Vandaag aflevering 41 in de rubriek ‘Genade geneest’.

 


 

De christelijke hoop is een groot goed. Zelfs onwaardeerbaar groot. Als die hoop er niet was, als wij niet terecht konden hopen, wat zou het leven dan vaak somber zijn en wat zou de uitkomst van het leven somber zijn.

Maar God zij dank, wij hebben een hoop, een vaste hoop, een hoop die zekerheid biedt, die het leven stuur geeft en zelfs in de donkerste uren nog licht en blijdschap schenkt.

Wij weten – het is onze vaste, onbedrieglijke hoop – dat de door Christus voor ons verworven erfenis in de hemelen voor ons wordt bewaard, maar dat ook wij, de erfgenamen, in die kracht van God door het geloof worden bewaard voor de erfenis.

Wat geeft dat aan het leven rust. Wat geeft dit alles te weten vreugde in het hart, ook als alles onzeker schijnt en dreigt te wankelen en te vallen.

En zo is het ook geen wonder, dat ter wille van en door die hoop een loflied in het hart geboren en met de mond gezongen wordt.

Het loflied van de hoop van de christen.

En dan is het toch ook geen wonder dat u altijd een zingend volk kunt zijn? Waar zó door de Schrift de zekerheid van de hoop u wordt op het hart gebonden, daar kan het loflied van de hoop niet zwijgen.

Als in zijn eerste brief de apostel Petrus een mismoedig volk wil bemoedigen, versterken en vertroosten, dan begint hij met het loflied op de hoop: geloofd zij de God en Vader van onze Heere Jezus Christus.

Het is in onze ogen toch wel een merkwaardig begin van een brief, die christenmensen aanspreekt, die het zo uitermate moeilijk hebben.

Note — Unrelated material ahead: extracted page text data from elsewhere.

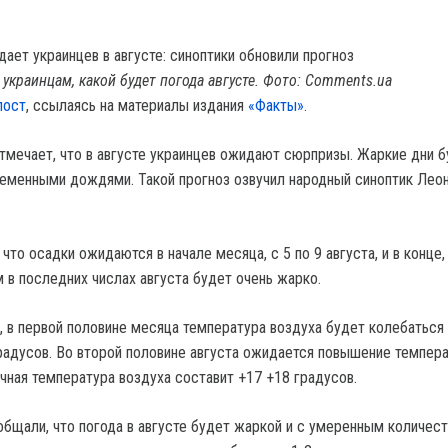
украинцам, какой будет погода августе. Фото: Comments.ua
пост
, ссылаясь на материалы издания
«Факты».
тмечает, что в августе украинцев ожидают сюрпризы. Жаркие дни б
еменными дождями. Такой прогноз озвучил народный синоптик Лео
что осадки ожидаются в начале месяца, с 5 по 9 августа, и в конце,
м в последних числах августа будет очень жарко.
, в первой половине месяца температура воздуха будет колебаться 
радусов. Во второй половине августа ожидается повышение темпер
чная температура воздуха составит +17 +18 градусов.
общали, что погода в августе будет жаркой и с умеренным количес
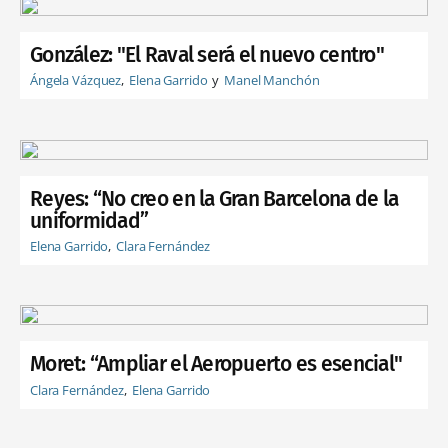
González: "El Raval será el nuevo centro"
Ángela Vázquez
Elena Garrido
Manel Manchón
Reyes: “No creo en la Gran Barcelona de la
uniformidad”
Elena Garrido
Clara Fernández
Moret: “Ampliar el Aeropuerto es esencial"
Clara Fernández
Elena Garrido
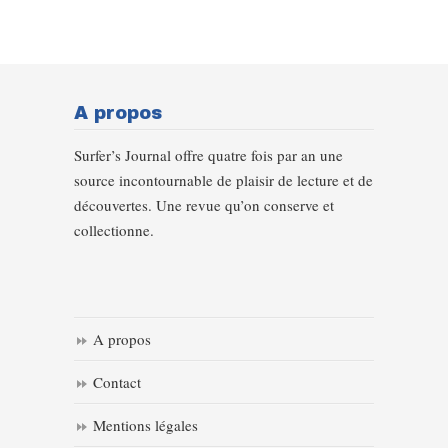
A propos
Surfer’s Journal offre quatre fois par an une
source incontournable de plaisir de lecture et de
découvertes. Une revue qu’on conserve et
collectionne.
A propos
Contact
Mentions légales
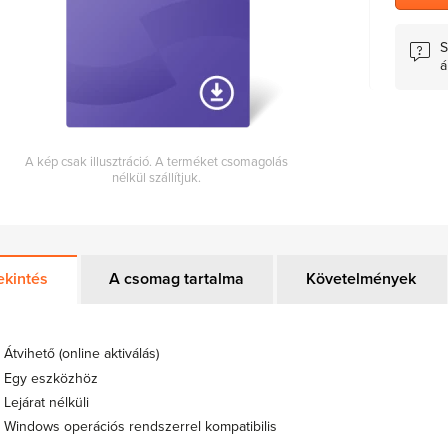
S
á
A kép csak illusztráció. A terméket csomagolás
nélkül szállítjuk.
ekintés
A csomag tartalma
Követelmények
Átvihető (online aktiválás)
Egy eszközhöz
Lejárat nélküli
Windows operációs rendszerrel kompatibilis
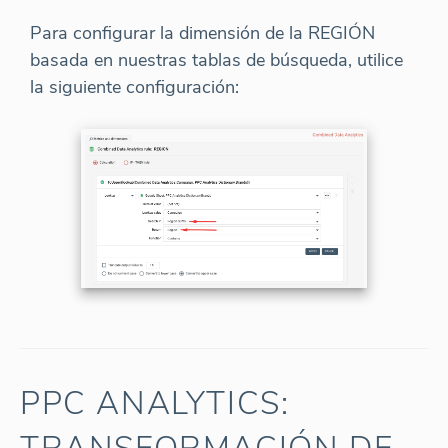
Para configurar la dimensión de la REGIÓN
basada en nuestras tablas de búsqueda, utilice
la siguiente configuración:
PPC ANALYTICS:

Moeilijker allicht dan een van u het heeft. Nietwaar, het zou u op zijn minst toch zeker vreemd aandoen, als u in druk en zorg zat neergebogen en iemand kwam tot u om te troosten, wiens eerste woorden bij het binnetreden waren: geloofd zij God! U zou hem misschien geërgerd aanzien en hem maar een moeilijke vertrooster vinden en denken: u begrijpt niets van mijn zorgen, mijn moeilijkheden en mijn strijd.

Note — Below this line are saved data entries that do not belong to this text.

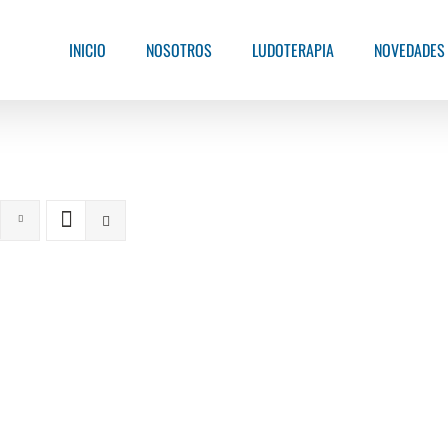
INICIO
NOSOTROS
LUDOTERAPIA
NOVEDADES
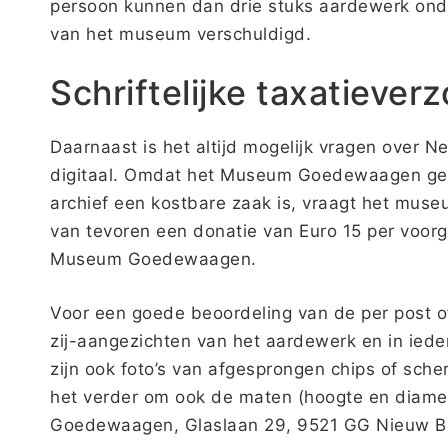
persoon kunnen dan drie stuks aardewerk onder
van het museum verschuldigd.
Schriftelijke taxatiever
Daarnaast is het altijd mogelijk vragen over N
digitaal. Omdat het Museum Goedewaagen gee
archief een kostbare zaak is, vraagt het mus
van tevoren een donatie van Euro 15 per voo
Museum Goedewaagen.
Voor een goede beoordeling van de per post o
zij-aangezichten van het aardewerk en in iede
zijn ook foto’s van afgesprongen chips of sch
het verder om ook de maten (hoogte en diamet
Goedewaagen, Glaslaan 29, 9521 GG Nieuw Bu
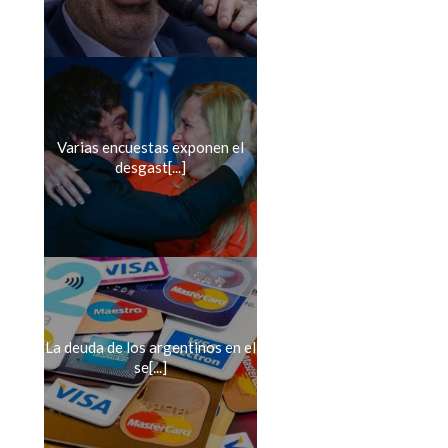
Varias encuestas exponen el
desgast[...]
La deuda de los argentinos en el
se[...]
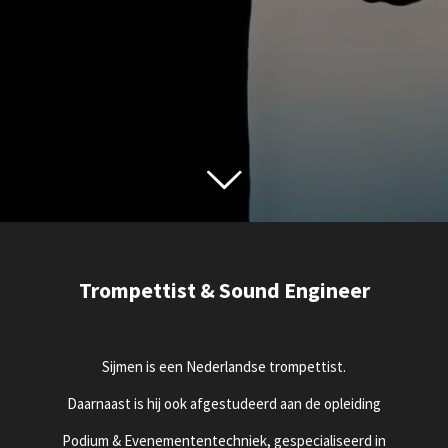
Trompettist & Sound Engineer
Sijmen is een Nederlandse trompettist.
Daarnaast is hij ook afgestudeerd aan de opleiding
Podium & Evenemententechniek, gespecialiseerd in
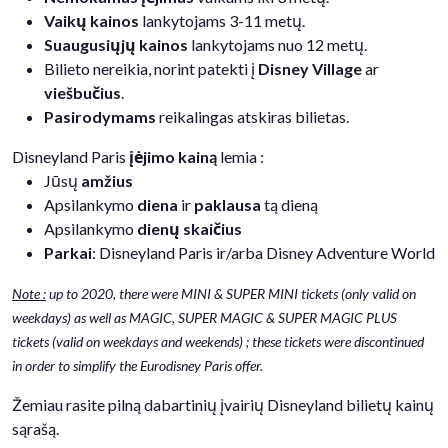
Vaikų kainos
lankytojams 3-11 metų.
Suaugusiųjų kainos
lankytojams nuo 12 metų.
Bilieto nereikia, norint patekti į
Disney Village
ar
viešbučius
.
Pasirodymams
reikalingas atskiras bilietas.
Disneyland Paris
įėjimo kainą
lemia :
Jūsų
amžius
Apsilankymo
diena
ir
paklausa
tą dieną
Apsilankymo
dienų skaičius
Parkai
: Disneyland Paris ir/arba Disney Adventure World
Note :
up to 2020, there were MINI & SUPER MINI tickets (only valid on
weekdays) as well as MAGIC, SUPER MAGIC & SUPER MAGIC PLUS
tickets (valid on weekdays and weekends) ; these tickets were discontinued
in order to simplify the Eurodisney Paris offer.
Žemiau rasite pilną dabartinių įvairių Disneyland bilietų kainų
sąrašą.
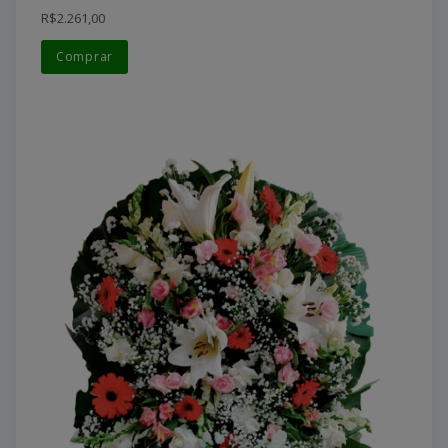
R$2.261,00
Comprar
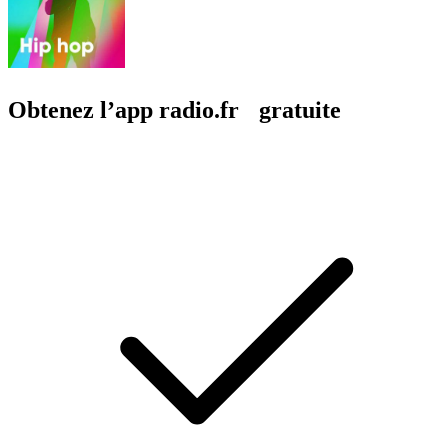
Obtenez l’app radio.fr gratuite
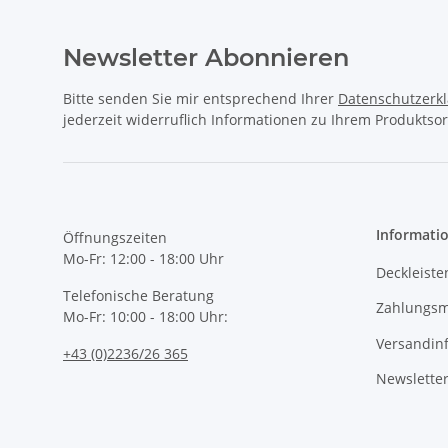
Newsletter Abonnieren
Bitte senden Sie mir entsprechend Ihrer
Datenschutzerk
jederzeit widerruflich Informationen zu Ihrem Produktsor
Informati
Öffnungszeiten
Mo-Fr: 12:00 - 18:00 Uhr
Deckleiste
Telefonische Beratung
Zahlungsm
Mo-Fr: 10:00 - 18:00 Uhr:
Versandin
+43 (0)2236/26 365
Newslette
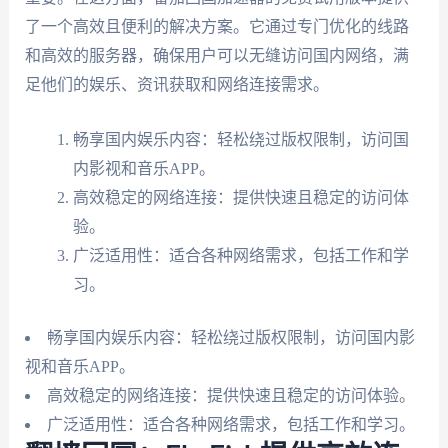
了一个高效且便利的解决方案。它通过专门优化的线路
和高效的服务器，确保用户可以无缝访问国内网络，满
足他们的娱乐、资讯获取和网络连接需求。
畅享国内娱乐内容：轻松绕过版权限制，访问国
内影视和音乐APP。
高效稳定的网络连接：提供快速且稳定的访问体
验。
广泛适用性：适合各种网络需求，包括工作和学
习。
畅享国内娱乐内容：轻松绕过版权限制，访问国内影
视和音乐APP。
高效稳定的网络连接：提供快速且稳定的访问体验。
广泛适用性：适合各种网络需求，包括工作和学习。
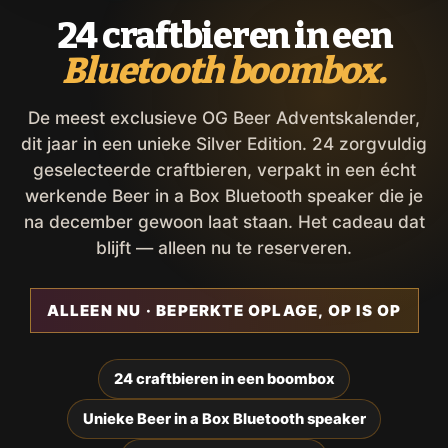
24 craftbieren in een
Bluetooth boombox.
De meest exclusieve OG Beer Adventskalender,
dit jaar in een unieke Silver Edition. 24 zorgvuldig
geselecteerde craftbieren, verpakt in een écht
werkende Beer in a Box Bluetooth speaker die je
na december gewoon laat staan. Het cadeau dat
blijft — alleen nu te reserveren.
ALLEEN NU · BEPERKTE OPLAGE, OP IS OP
24 craftbieren in een boombox
Unieke Beer in a Box Bluetooth speaker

En toch, zo doet Petrus. Hoewel, ook omdat hij weet hoe zwaar deze mensen het hebben. Want blijkens zijn brief weet hij er alles van.

En toch, deze mensen, die neiging hebben om zichzelf of elkaar te beklagen vanwege hun bitter lot, toch spreekt hij deze mensen zo aan. Want hij wil hen weer leren zingen, zingen van grote blijdschap. Hij laat hen weer hun grote rijkdom zien en heft daarom in het begin van zijn brief de lofzang aan: geloofd zij de God en Vader van onze Heere Jezus Christus. Want Zijn barmhartigheden zijn oneindig groot en Zijn liefde zo onuitputtelijk, ook voor u.

En zou u dan recht hebben om te zeggen: ik kan niet zingen?

Hij heeft het leven, het nieuwe leven aangebracht, het leven, dat niet meer vergaat. Hij gaf ons een levende hoop en verwierf ons een erfenis, die vol is van heerlijkheid.

Zouden wij dan het loflied niet zingen?

Zingt toch mee, ook al blinkt er misschien een traan in uw oog.

Zingt toch mee: looft de Heere.

Bent u misschien in lijden? Is uw weg zwaar en droevig? Zo geheel anders dan u had verwacht, gedacht, begeerd, gehoopt? Ligt een klaaglied u allicht beter dan een jubelzang?

Zingt nochtans! Dat kunt u als u ziet op uw rijkdom. Hoe het ook gaat, u bent nooit beklagenswaardige schepselen, maar benijdenswaardige erfgenamen.